In the late 1970s and early 1980s, Holderbank continued its expansion in Latin America and expanded into Asia and Spain for the first time. Thomas Schmidheiny took over leadership, overseeing the company as in expanded into Eastern Europe and experienced a boom in Spanish construction preceding the 1992 Summer Olympics. By 1986, Holderbank was the world's largest cement manufacturer. In the 1990s, the company consolidated its European holdings as the American market drove growth. Expansion into Eastern Europe and Russia continued.

In 2001, the company changed its name from "Holderbank Financière Glaris" to Holcim (short for Holderbank ciment). Asia drove growth in the 2000s, as the company saw more than 50% of its business come from emerging markets. In 2005, Holcim purchased Aggregate Industries for US$4.1 billion, entering the United Kingdom for the first time. That year, the company also expanded into India by acquiring a stakes in The Associated Cement Companies (ACC) and Ambuja Cement Eastern. In 2008, Holcim became the largest shareholder of China's Huaxin Cement with a 40% stake. In 2009, they acquired Cemex Australia.

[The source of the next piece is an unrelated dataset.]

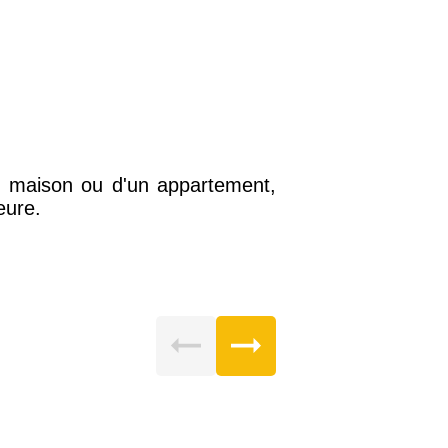
e maison ou d'un appartement,
eure.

In December 2025, it was announced that Holcim had acquired Thames Materials in the United Kingdom and A&S Recycling GmbH in Germany, and agreed to acquire a recycler in Northwest France. The three companies, with a combined capacity of about 1.3 million tonnes of construction and demolition materials annually.

In February 2012, Bernard Fontana became the first CEO of Holcim that was not part of the founding families.

===Merger with Lafarge===
On 7 April 2014, Holcim and Lafarge announced they had agreed to terms on a "merger of equals" valued at nearly $60 billion. The merger entails 10 Lafarge shares being converted into 9 Holcim shares. Holders of 86% of Lafarge shares accepted this offer in June 2015, according to Holcim, meaning that the merger would proceed. The new company would be based in Switzerland and have a manufacturing capacity of 427 million tons a year, which would vastly exceed the 227 million ton capacity of current industry leader Anhui Conch. Lafarge Chief Executive Officer Bruno Lafont will lead the new company, while Holcim's Wolfgang Reitzle will be chairman. Executives from both companies said the deal will save the new company 1.4 billion euros (US$1.9 billion) annually and create "the most advanced group in the building materials industry."

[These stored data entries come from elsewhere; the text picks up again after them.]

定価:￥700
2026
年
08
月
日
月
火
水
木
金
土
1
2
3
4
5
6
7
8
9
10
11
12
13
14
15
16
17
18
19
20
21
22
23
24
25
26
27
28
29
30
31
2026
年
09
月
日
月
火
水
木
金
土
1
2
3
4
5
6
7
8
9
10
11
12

Analysts said the deal could lead to further mergers within the industry and give competitors a chance to pick up assets at a bargain price.

On 1 December 2024, Holcim announced that it would sell its 83.8% stake in Lafarge Africa Plc to China's Huaxin Cement for $1 billion, a move seen as part of Holcim's strategy to focus on high-growth regions and sustainable business practices. The sale would be finalized by 2025, pending regulatory approvals.